Neben so sinnigen Losungen wie „Österreich zuerst statt TürkEU" und ihrem altbekannten Motto „Ausländer raus" will die FPÖ nun auch die Neutralität in ihr Volksbegehren „Österreich bleibt frei" subsumieren. Der Zweck liegt auf der Hand: Auch Strache weiß, dass 80 Prozent der ÖsterreicherInnen nach wie vor in der Neutralität einen positiven Wert und diese als identitätsstiftend für die Zweite Republik sehen.
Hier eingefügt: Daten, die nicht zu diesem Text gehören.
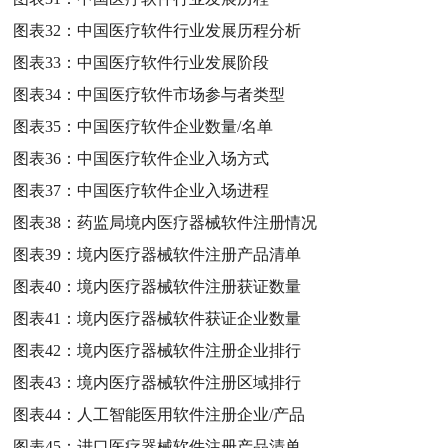
图表32：
中国医疗软件行业发展历程分析
图表33：
中国医疗软件行业发展阶段
图表34：
中国医疗软件市场参与者类型
图表35：
中国医疗软件企业数量/名单
图表36：
中国医疗软件企业入场方式
图表37：
中国医疗软件企业入场进程
图表38：
药监局境内医疗器械软件注册情况
图表39：
境内医疗器械软件注册产品清单
图表40：
境内医疗器械软件注册获证数量
图表41：
境内医疗器械软件获证企业数量
图表42：
境内医疗器械软件注册企业排行
图表43：
境内医疗器械软件注册区域排行
图表44：
人工智能医用软件注册企业/产品
图表45：
进口医疗器械软件注册产品清单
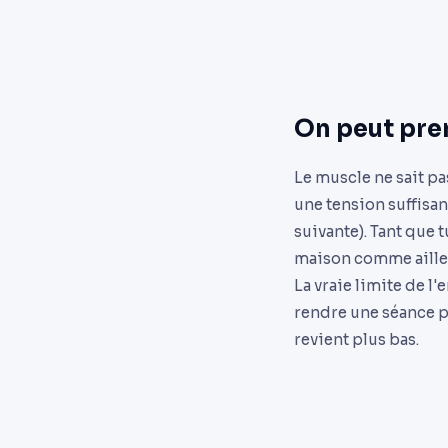
On peut pre
Le muscle ne sait pa
une tension suffisan
suivante). Tant que 
maison comme aille
La vraie limite de l'
rendre une séance p
revient plus bas.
Also bedient man sich dieses Themas, auch um zu tarnen, was eine Militaristenpartei wie die FPÖ wirklich will. Die Ohnmacht angesichts der kapitalistischen Globalisierung deren Bestandteil auch die EU ist, wird mit einer chauvinistischen Linie kanalisiert.

Für jene, denen die Neutralität aus friedenspolitischer Sicht ein echtes Anliegen ist und schon gar für Linke reicht es daher künftig nicht mehr, sich mit pseudopatriotischem Pathos und Sprüchen wie „Österreich ist ein schönes Land" zur Neutralität zu bekennen. Ohne eine Definition der Neutralität als ein durch eine aktive Neutralitätspolitik weiterzuentwickelndes Konzept, das auch eine Alternative zur Entwicklung einer hochgerüsteten Supermacht EU ist, gelangt man recht schnell in die „Österreich zuerst"-Sackgasse der FPÖ, die bekanntlich auch die Forderung nach einem EU-Austritt ganz oben auf ihrer Liste stehen hat.

Statt schwammiger Neutralitätsduselei – die sich etwa darin äußert, zwar gegen eine österreichische Beteiligung an Kriegen zu sein, diese aber nicht grundsätzlich zu kritisieren – braucht es künftig noch stärker pointierter Klarstellungen. Etwa dass zur Neutralität ein offensiver Einsatz für atomare, biologische, chemische und konventionelle Abrüstung gehört. Wenn die FPÖ ihr Plädoyer der FPÖ für die Neutralität mit einem starken Bundesheer verbindet, muss dem aus linker Sicht die Forderung nach Auflösung des Bundesheeres gegenübergestellt werden.

Ebenso wesentlich ist der Zusammenhang von Aufrüstung und Sozialabbau: Gerade die FPÖ hat mit ihrer Politik und Regierungsbeteiligung maßgeblich zur Zerstörung des Sozialstaates beigetragen und sich gleichzeitig für die Aufrüstung stark gemacht. Wenn Strache & Co. in gewohnter Manier auch mit dem Thema Sicherheit auf dem Gefühlsklavier der ÖsterreicherInnen spielen, gilt es klarzustellen, dass sie damit nicht soziale Sicherheit meinen, sondern Ausgrenzung, Fremdenfeindlichkeit und Aufrüstung. Worum es also geht ist eine aktive Neutralitätspolitik statt bloßer Gefühlsduselei.